Pour dissiper la confusion semée par ces rapports de Congo hold-up, accusant le sénateur Moise EKANGA, secrétaire exécutif du Bureau de coordination et de suivi du programme sino-congolais de construction d’infrastructures, de détournement et de faire de la SICOMINES une affaire personnelle de Joseph Kabila, président honoraire de la RDC, John OMOBO a expliqué que le BCPSC est un service public placé sous l’autorité du premier ministre. Il assure le suivi et l’exécution de la convention entre la RDC et le groupement des entreprises chinoises relative au développement d’un projet minier et les projets d’infrastructures en RDC depuis 2008.

John OMOMBO a aussi dénoncé la « malhonnêteté » des journalistes qui ont publié ces rapports.

 « Je pense que la réponse se trouve dans les révélations faites par l’IGF, parce que vous parlez de la famille Kabila, nous avons parlé d’un fixisme sur les personnalités. Cette enquête n’a aucune crédibilité à notre niveau. Parce que nous avons été saisi le 2 novembre dernier, le journaliste qui saisit le bureau impose un délai et le bureau répond le 3 novembre. Bien qu’il y a eu confusion dans les questions dudit journaliste, moi j’ai répondu, malheureusement RFI et les autres organisations n’ont pas fait mention de cela et ce n’est pas du tout honnête. Parce que nous avons écrit officiellement pour dire qu’étant donné que dans le document, plein de confusion, qui nous avait été envoyé, on a fait mention des enquêtes qui étaient en cours, par les instances financières nationales, notamment l’IGF et la CENAREF. Et j’ai écrit pour dire que le délai de trois jours était court pour les enquêtes qui ont été déployé sur plusieurs mois et les enquêtes étaient en cours, il était donc souhaitable qu’on attende les conclusions de ces enquêtes, pour que le BCPSC réponde. Malheureusement, on a fait une publicité qui s’est fixée sur les personnalités et on dit le BCPSC n’a jamais répondu malgré la lettre de deux pages que nous avons envoyée ».
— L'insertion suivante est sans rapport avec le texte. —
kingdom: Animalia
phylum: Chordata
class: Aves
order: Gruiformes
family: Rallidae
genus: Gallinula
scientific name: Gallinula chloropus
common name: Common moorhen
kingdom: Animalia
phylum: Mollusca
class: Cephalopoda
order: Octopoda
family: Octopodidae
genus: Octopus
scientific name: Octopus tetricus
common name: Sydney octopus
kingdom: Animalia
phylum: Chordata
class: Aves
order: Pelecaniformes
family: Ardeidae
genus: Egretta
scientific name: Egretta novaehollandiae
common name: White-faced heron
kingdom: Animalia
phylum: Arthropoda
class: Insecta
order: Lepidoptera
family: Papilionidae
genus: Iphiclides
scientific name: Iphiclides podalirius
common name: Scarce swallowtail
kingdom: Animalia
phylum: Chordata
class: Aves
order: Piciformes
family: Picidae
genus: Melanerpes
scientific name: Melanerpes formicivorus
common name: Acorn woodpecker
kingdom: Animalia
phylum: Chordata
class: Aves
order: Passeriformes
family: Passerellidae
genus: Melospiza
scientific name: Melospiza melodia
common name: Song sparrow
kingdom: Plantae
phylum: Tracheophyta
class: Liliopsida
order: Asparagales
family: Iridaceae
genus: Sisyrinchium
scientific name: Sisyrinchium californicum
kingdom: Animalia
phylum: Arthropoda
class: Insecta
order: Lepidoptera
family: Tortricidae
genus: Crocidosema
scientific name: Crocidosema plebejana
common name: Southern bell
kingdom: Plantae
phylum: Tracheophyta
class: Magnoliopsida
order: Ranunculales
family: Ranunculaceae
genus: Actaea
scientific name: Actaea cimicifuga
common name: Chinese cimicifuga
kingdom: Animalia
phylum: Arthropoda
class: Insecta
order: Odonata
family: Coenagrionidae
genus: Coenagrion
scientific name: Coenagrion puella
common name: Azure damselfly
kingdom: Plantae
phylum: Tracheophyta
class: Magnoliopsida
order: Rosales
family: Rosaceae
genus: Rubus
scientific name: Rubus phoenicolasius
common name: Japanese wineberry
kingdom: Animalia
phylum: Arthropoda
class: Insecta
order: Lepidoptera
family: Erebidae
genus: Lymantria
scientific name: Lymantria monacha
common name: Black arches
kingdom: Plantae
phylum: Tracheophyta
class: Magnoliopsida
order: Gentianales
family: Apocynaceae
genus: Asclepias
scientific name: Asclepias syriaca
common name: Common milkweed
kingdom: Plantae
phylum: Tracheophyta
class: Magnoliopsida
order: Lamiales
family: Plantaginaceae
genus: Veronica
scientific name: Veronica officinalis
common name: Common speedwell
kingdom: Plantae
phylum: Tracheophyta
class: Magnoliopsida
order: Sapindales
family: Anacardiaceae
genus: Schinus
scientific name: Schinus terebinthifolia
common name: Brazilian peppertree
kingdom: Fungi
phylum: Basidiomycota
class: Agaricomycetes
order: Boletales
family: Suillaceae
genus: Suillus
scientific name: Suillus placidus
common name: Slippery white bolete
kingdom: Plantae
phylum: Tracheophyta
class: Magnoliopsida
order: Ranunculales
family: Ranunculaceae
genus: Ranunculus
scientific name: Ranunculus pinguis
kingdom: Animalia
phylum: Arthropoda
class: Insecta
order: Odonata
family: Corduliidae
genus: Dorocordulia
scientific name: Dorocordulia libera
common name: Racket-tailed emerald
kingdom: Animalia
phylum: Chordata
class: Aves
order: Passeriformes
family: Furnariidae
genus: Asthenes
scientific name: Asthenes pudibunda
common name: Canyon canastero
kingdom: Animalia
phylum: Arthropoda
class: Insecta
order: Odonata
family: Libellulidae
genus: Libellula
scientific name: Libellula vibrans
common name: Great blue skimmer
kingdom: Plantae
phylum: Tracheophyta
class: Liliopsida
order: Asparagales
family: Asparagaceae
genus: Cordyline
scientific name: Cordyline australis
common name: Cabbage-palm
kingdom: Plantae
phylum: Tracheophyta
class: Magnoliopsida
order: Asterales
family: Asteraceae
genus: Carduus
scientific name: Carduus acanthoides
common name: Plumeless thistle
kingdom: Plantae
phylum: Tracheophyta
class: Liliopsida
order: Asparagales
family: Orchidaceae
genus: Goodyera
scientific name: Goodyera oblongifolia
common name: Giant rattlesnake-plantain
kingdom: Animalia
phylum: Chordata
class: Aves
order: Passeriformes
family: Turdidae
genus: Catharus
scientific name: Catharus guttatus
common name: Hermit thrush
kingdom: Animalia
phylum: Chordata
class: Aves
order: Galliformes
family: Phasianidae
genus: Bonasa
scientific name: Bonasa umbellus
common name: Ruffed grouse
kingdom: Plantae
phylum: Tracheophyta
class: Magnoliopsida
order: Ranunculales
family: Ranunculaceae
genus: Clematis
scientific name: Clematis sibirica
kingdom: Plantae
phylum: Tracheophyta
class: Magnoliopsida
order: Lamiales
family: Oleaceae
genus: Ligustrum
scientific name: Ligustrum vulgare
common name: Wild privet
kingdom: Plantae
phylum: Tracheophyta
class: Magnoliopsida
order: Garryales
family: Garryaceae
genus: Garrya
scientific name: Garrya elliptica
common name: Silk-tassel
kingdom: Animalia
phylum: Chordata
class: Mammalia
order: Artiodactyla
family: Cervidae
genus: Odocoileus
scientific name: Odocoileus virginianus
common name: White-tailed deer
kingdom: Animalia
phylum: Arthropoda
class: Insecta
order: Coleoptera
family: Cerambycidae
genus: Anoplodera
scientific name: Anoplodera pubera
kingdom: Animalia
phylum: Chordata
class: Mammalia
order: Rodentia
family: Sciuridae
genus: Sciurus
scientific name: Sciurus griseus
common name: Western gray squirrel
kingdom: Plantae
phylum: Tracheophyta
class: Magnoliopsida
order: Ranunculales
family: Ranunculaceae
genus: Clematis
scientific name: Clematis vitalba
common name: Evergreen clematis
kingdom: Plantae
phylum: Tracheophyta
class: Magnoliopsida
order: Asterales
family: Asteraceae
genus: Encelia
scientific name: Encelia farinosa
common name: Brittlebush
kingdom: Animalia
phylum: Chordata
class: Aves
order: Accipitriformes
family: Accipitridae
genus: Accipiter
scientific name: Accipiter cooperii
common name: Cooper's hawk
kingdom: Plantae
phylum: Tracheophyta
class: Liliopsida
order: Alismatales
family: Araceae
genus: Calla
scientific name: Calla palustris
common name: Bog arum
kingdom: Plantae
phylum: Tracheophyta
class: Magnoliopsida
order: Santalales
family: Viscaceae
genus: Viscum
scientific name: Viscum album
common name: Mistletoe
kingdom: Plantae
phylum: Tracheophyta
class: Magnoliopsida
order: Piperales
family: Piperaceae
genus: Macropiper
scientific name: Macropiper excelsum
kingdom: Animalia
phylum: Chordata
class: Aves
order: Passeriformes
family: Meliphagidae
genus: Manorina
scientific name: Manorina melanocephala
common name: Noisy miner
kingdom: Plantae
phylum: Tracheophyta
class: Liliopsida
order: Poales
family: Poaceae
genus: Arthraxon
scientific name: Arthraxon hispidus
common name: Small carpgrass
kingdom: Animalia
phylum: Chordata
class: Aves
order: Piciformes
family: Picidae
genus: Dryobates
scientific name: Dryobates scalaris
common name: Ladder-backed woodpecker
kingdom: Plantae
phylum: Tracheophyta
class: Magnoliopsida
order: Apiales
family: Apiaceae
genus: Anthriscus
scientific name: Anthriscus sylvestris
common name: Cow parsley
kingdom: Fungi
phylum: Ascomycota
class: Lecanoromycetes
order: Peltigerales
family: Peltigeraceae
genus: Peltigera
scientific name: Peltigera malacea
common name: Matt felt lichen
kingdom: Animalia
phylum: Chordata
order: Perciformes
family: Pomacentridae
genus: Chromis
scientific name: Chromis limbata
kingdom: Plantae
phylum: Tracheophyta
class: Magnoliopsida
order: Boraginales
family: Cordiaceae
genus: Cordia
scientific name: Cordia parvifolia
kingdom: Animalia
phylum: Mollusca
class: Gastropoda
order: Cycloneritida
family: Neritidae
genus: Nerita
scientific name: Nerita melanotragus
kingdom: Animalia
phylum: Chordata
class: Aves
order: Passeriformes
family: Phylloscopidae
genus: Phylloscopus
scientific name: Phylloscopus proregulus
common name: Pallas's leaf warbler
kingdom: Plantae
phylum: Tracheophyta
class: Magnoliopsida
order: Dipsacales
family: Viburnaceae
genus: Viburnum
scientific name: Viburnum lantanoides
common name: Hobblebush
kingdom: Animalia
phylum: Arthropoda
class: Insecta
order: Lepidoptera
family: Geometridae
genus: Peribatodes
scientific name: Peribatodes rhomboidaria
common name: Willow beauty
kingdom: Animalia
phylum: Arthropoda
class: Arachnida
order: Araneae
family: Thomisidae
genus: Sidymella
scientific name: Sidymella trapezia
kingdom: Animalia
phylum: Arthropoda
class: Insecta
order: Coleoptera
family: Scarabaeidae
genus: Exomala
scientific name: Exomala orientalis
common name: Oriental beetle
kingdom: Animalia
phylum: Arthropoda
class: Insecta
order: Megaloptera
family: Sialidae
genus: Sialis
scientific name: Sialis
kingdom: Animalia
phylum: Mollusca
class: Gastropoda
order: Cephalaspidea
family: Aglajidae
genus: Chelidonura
Pour lui, il faut donner de la chance aux instances nationales compétentes de faire leur travail conformément à la loi. Il n’appartient pas aux journalistes ou aux ONG de se substituer aux instances financières nationales et même aux instances judiciaires nationales, mais nous respectons la démarche journalistique.

« Il n’y a donc aucun fait qui démontre que l’argent dont on parle, serait parti dans les mains de l’ancien président Kabila et de ses proches. C’est l’IGF qui le dit, que voulez-vous que le BCPSC dise encore », s’est-il interrogé

Le Bureau de coordination qui ne peut pas décider à la place du gouvernement face à ces accusations, demande aux journalistes de Congo Hold-up de travailler en toute objectivité.

« Comme la Bible dit mon peuple meurt faute de connaissance, il est de notre devoir de recadrer, lorsque les gens évoquent des fausses informations. Et désormais, nous allons nous adapter au système de communication occidentalisée », a révélé John OMOMBO, porte-parole du BCPSC.